Nikkei extends fall on Shiozaki comments, gets little help from China data

* Investors use minister's comments to book Monday's gains * China growth figures compound lingering global economic fears * Steel, machinery and shipping shares hit (Recasts, updates Nikkei level, market reaction) By Thomas Wilson TOKYO, Oct 21 (Reuters) - Japanese stocks fell on Tuesday, with the market latching on to comments from the welfare minister on the country's public pension fund as an excuse to take profits from outsized gains the previous day.

The Nikkei share index lost 2.0 percent, closing at 14,804.28 and erasing half of its 4.0 percent gains on Monday, made on bets the Government Pension Investment Fund (GPIF) will increase stock allocations sharply.

Over the weekend, media reported that the $1.2 trillion GPIF would likely raise its allocation for domestic stocks to about 25 percent, a bit more than market expectations of around 20 percent.

Minister Yasuhisa Shizoaki, responsible for the GPIF, said on Tuesday that he did not know anything about media reports, disappointing investors who had hoped he might confirm such reports.

Amid lingering worries over global economic growth, the market used Shiozaki's comments as an excuse to sell stocks.

"It certainly takes the shine off yesterday's 4 percent rally, which was on the back of the GPIF reallocation headline" said Gavin Parry, managing director of Parry International Trading in Hong Kong.

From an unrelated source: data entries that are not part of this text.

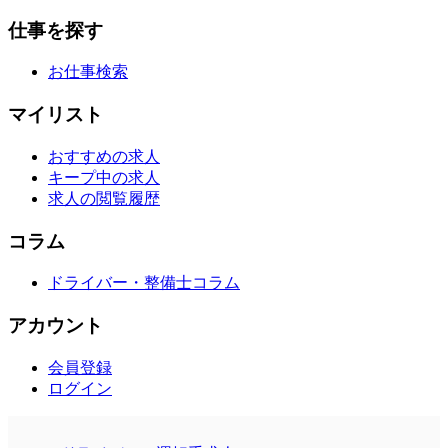
仕事を探す
お仕事検索
マイリスト
おすすめの求人
キープ中の求人
求人の閲覧履歴
コラム
ドライバー・整備士コラム
アカウント
会員登録
ログイン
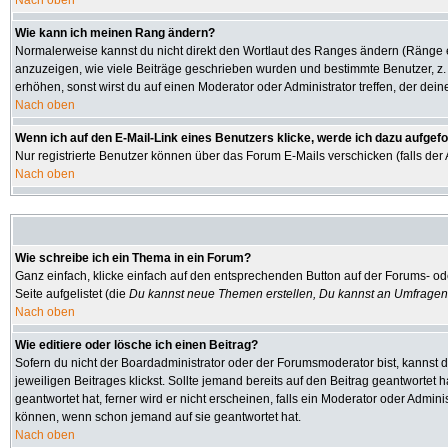
Nach oben
Wie kann ich meinen Rang ändern?
Normalerweise kannst du nicht direkt den Wortlaut des Ranges ändern (Ränge
anzuzeigen, wie viele Beiträge geschrieben wurden und bestimmte Benutzer, z.
erhöhen, sonst wirst du auf einen Moderator oder Administrator treffen, der dei
Nach oben
Wenn ich auf den E-Mail-Link eines Benutzers klicke, werde ich dazu aufgefo
Nur registrierte Benutzer können über das Forum E-Mails verschicken (falls de
Nach oben
Wie schreibe ich ein Thema in ein Forum?
Ganz einfach, klicke einfach auf den entsprechenden Button auf der Forums- ode
Seite aufgelistet (die
Du kannst neue Themen erstellen, Du kannst an Umfragen
Nach oben
Wie editiere oder lösche ich einen Beitrag?
Sofern du nicht der Boardadministrator oder der Forumsmoderator bist, kannst d
jeweiligen Beitrages klickst. Sollte jemand bereits auf den Beitrag geantwortet 
geantwortet hat, ferner wird er nicht erscheinen, falls ein Moderator oder Admini
können, wenn schon jemand auf sie geantwortet hat.
Nach oben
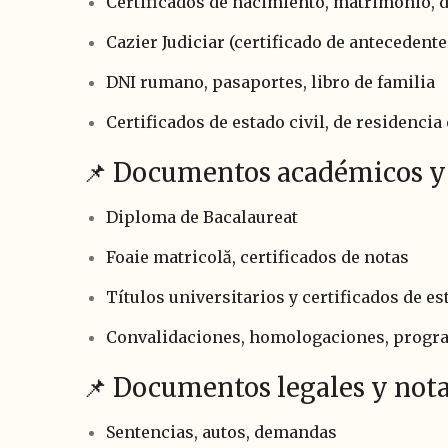
Certificados de nacimiento, matrimonio, d
Cazier Judiciar (certificado de antecedent
DNI rumano, pasaportes, libro de familia
Certificados de estado civil, de residencia
📌 Documentos académicos y 
Diploma de Bacalaureat
Foaie matricolă, certificados de notas
Títulos universitarios y certificados de es
Convalidaciones, homologaciones, progr
📌 Documentos legales y nota
Sentencias, autos, demandas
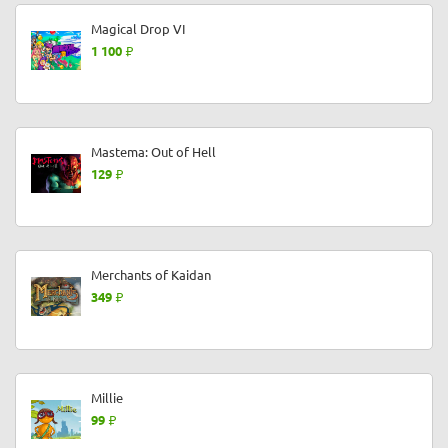
Magical Drop VI
1 100
Mastema: Out of Hell
129
Merchants of Kaidan
349
Millie
99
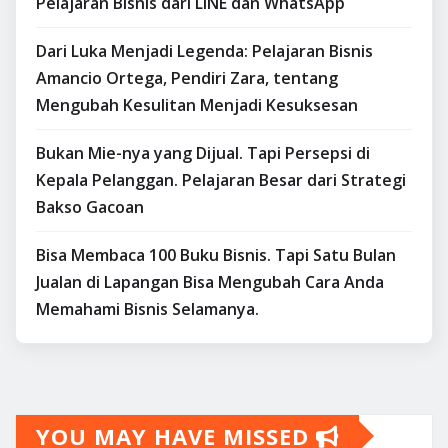
Pelajaran Bisnis dari LINE dan WhatsApp
Dari Luka Menjadi Legenda: Pelajaran Bisnis
Amancio Ortega, Pendiri Zara, tentang
Mengubah Kesulitan Menjadi Kesuksesan
Bukan Mie-nya yang Dijual. Tapi Persepsi di
Kepala Pelanggan. Pelajaran Besar dari Strategi
Bakso Gacoan
Bisa Membaca 100 Buku Bisnis. Tapi Satu Bulan
Jualan di Lapangan Bisa Mengubah Cara Anda
Memahami Bisnis Selamanya.
YOU MAY HAVE MISSED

Adding to the sell-off in afternoon trade was data showing that China's economic growth in the third quarter fell to near a six-year low of 7.3 percent. [ID: nL3N0SF3SV] Despite being slightly better than expectations, the Chinese figures underscored the fragility of the global economy, and reinforced expectations that Beijing would need to unveil more stimulus measures to avert a sharper slowdown.

Market players also cited concerns at the spectre of deflation in the euro zone, uncertainty at the timing of the Federal Reserve's tapering, and the possible effects of Ebola on global trade as being a drag on growth.

Japanese shares sensitive to fluctuations in the world's second-biggest economy fell in reaction to the Chinese figures.

Japan Steel Works Ltd lost 6.5 percent, while the Tokyo Stock Exchange grouping of machinery shares shed 2.8 percent. Sea transport shares lost 1 percent.

The yen appreciated slightly against the dollar, rising to 106.37 yen, which hit exporters' shares. Toyota Motor Corp shares lost 1.6 percent, while Honda Motor Co Ltd skidded 1.5 percent.

The broader Topix fell 1.6 percent to 1205.36, while the new JPX-Nikkei Index 400 dropped 1.6 percent to 10,968.74.